Prometeu, por outro lado, combater “debilidades” e “ameaças”, que enumerou: a complexidade da articulação entre os níveis central e departamental; o deficiente sistema de garantia de qualidade; a ausência de indicadores de gestão e de planeamento estratégico; o afastamento entre investigação e ensino; o insucesso escolar; a pouca ligação ao tecido produtivo; a deficiente aplicação do protocolo de Bolonha. Referiu ainda que é necessário aumentar a percentagem de alunos em pós-graduação e contribuir “através da inovação a vários níveis, para melhores desempenhos das empresas”.

Manuel Assunção traçou para a UA um caminho “de excelência” que se deve traduzir na “formação de alunos excelentes em todos os ciclos”, “no registo de marcas e patentes”, “na criação de novas empresas”, “no impacto no desenvolvimento regional”, em “profissionais que façam a diferença”, na presença “em redes nacionais e internacionais” e na influência da “definição de políticas públicas”.

Depois de dirigir a palavra aos funcionários não docentes, aos estudantes e aos antigos alunos – “os melhores embaixadores da UA” – disse ser “reitor de todos” e contar com o apoio de todos os parceiros: “região, empresas, instituições congéneres e outras, nacionais ou de países terceiros”. Muitos desses parceiros e a região estavam representados na assembleia, destacando-se os reitores de outras universidades e escolas, os autarcas, o Governador Civil, o Bispo de Aveiro e diversos empresários.

Jorge Pires Ferreira

Sétimo reitor da UA

Manuel António Assunção nasceu em Sousel (distrito de Portalegre), em 1952. É licenciado em Física pela Universidade de Lisboa, doutorado pela Universidade de Warwick (Reino Unido), professor no Departamento de Física da UA, investigador do laboratório I3N e autor do livro “Introdução à Física Quântica e Estatística”. Foi presidente do Conselho Pedagógico da UA e fez parte das equipas dos três anteriores reitores. Em anos mais recentes tem sido a face da UA na Comunidade Intermunicipal da Região de Aveiro (CIRA), no estabelecimento do Parque de Ciência e Inovação e na Orquestra Filarmonia das Beiras, de que é presidente.

É o sétimo reitor da UA, depois de Victor Manuel Simões Gil (1973 a 1978), José Ernesto de Mesquita Rodrigues (1978 a 1986), Joaquim Renato Ferreira Araújo (1986 a 1994), Júlio Domingos Pedrosa da Luz de Jesus (1994 a 2001), Maria Isabel Lobo de Alarcão e Silva Tavares (2001-2002) e Maria Helena Nazaré (2002-2010).

Ou se enfrenta a mudança ou a factura será “extremamente elevada”

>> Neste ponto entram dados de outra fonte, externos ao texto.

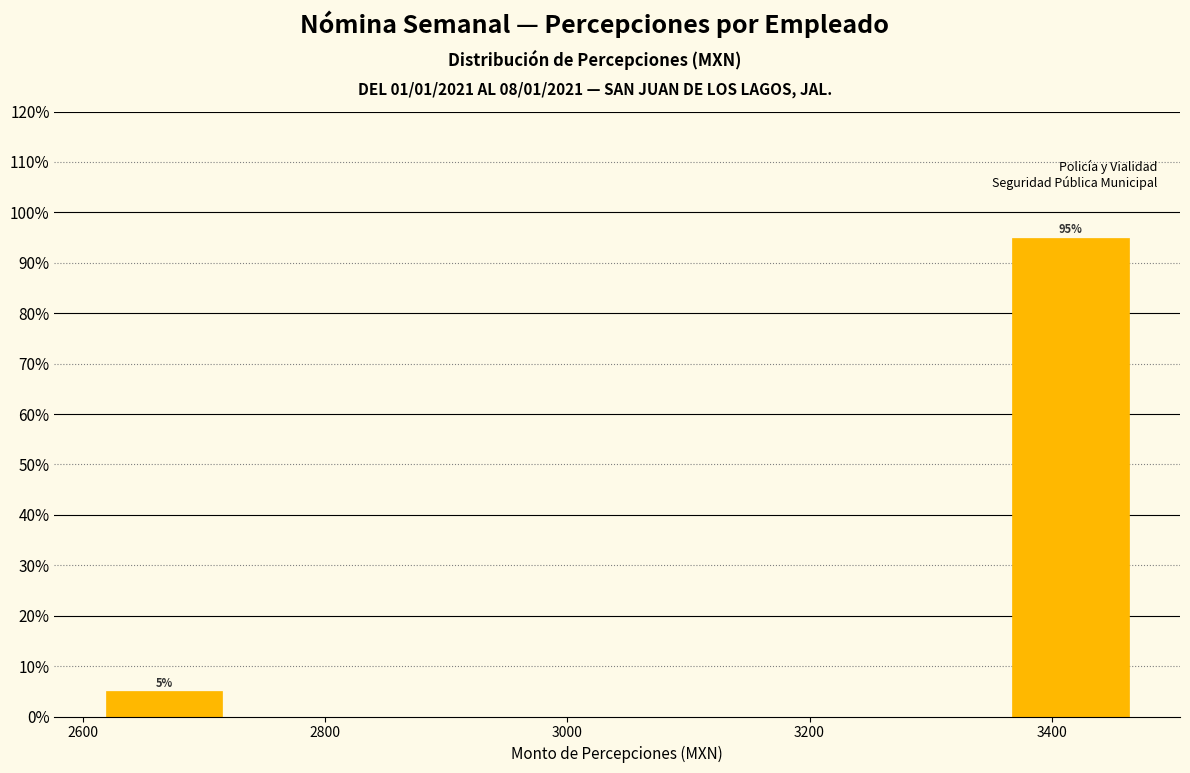

Over which range of the x-axis is the bar tallest?

3360 to 3460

“Vivemos numa época de grandes, grandes dificuldades. Ou temos a dimensão para fazer face a elas ou a factura será extremamente elevada. A universidade vai ter de redefinir a sua missão. O que pretende fazer o futuro. Quais os custos que vai ter para preparar os jovens para o mundo. Estar aberta ao debate de ideias. (…) Recolher fundos próprios sem estar à espera que o Estado contribua. Receber receitas através de ofertas à sociedade de bens e serviços. (…) Todos vão ter de trabalhar mais horas. Não é utopia é a realidade dos factos. Espero que o Sr. Reitor que hoje vai ser empossado tenha isto em conta”. Quem o afirmou foi Alexandre Soares dos Santos, presidente do Conselho Geral da UA, reputado presidente do conselho de administração do grupo Jerónimo Martins (detentor de cadeias de supermercados).

Soares dos Santos disse ter estranhado não haver “avaliação de mérito” dos que trabalham na UA – descobriu-o quando quis analisar o percurso dos diferentes candidatos a reitor. “Isto tem de acabar. A avaliação faz parte de todos nós”, disse. Prometeu a cooperação do Conselho Geral e concluiu, dirigindo-se ao reitor que a seguir tomaria posse: “Que Deus o acompanhe, para o bem desta universidade e deste país”.